# Explore the material
1. Decide whether each statement below agrees with the passage on Bogrov. Answer yes or no for each, and quote the deciding words from the passage. (a) At his first interrogation, Bogrov expressed pride in his deed as a revolutionary act. (b) Bogrov's father was a poor man. (c) Solzhenitsyn portrays Bogrov as acting on behalf of an existing revolutionary movement.
2. Name every person mentioned by name in the passage on Bogrov.
3. In the passage on Bogrov, why does the version Pipes favors say Bogrov sold his soul to the Okhrana?

# Exercise passage
+ + + + + + +
The question is further complicated by the fact that, according to the record of his first interrogation, Bogrov expressed pride in his deed as a revolutionary act. But in the course of his trial, he declared that he had in fact been working quite sincerely for the Okhrana and had been threatened by the revolutionaries. As a result he had intended on their orders to kill his Okhrana handler, but when he had the opportunity he had felt sorry for him and had been unable to go through with the act. Having the opportunity soon afterwards to kill Stolypin was an accident.
This is the version of the story Pipes favours, making of him a frivolous man who sells his soul to the Okhrana to pay off gambling debts (though his father was a very rich man, himself a gambler and therefore presumably not unsympathetic to the problems of a gambler, and what Bogrov was receiving from the Okhrana seems to have been peanuts). Solzhenitsyn's account, on the other hand, is an effort to reconcile all the apparent contradictions in the story on the assumption that he was a principled revolutionary acting as a loner, independently of any of the existing revolutionary movements.
+ + + + + + +
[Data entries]
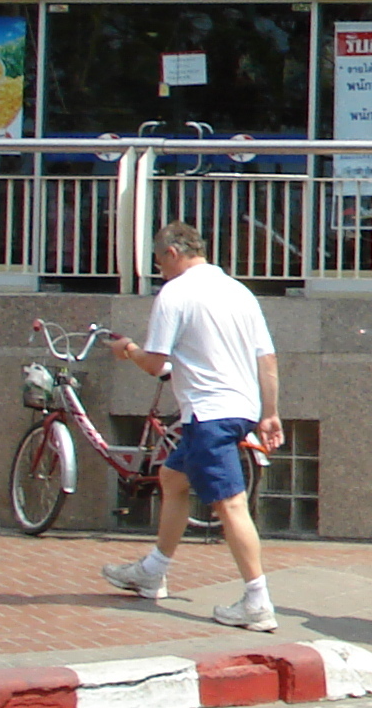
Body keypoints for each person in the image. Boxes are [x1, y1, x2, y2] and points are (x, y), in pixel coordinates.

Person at [101, 222, 283, 632]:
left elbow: (153, 361)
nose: (158, 269)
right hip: (241, 409)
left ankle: (257, 600)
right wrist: (270, 413)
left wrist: (127, 349)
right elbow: (266, 359)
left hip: (207, 415)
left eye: (157, 261)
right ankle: (153, 570)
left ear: (171, 253)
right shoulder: (239, 292)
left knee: (230, 504)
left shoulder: (176, 293)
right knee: (172, 478)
+ + + + + + +
# Expected outputs
1.
(a) Yes: "according to the record of his first interrogation, Bogrov expressed pride in his deed as a revolutionary act"
(b) No: "his father was a very rich man"
(c) No: "acting as a loner, independently of any of the existing revolutionary movements"

2. Bogrov, Stolypin, Pipes, Solzhenitsyn

3. To pay off gambling debts.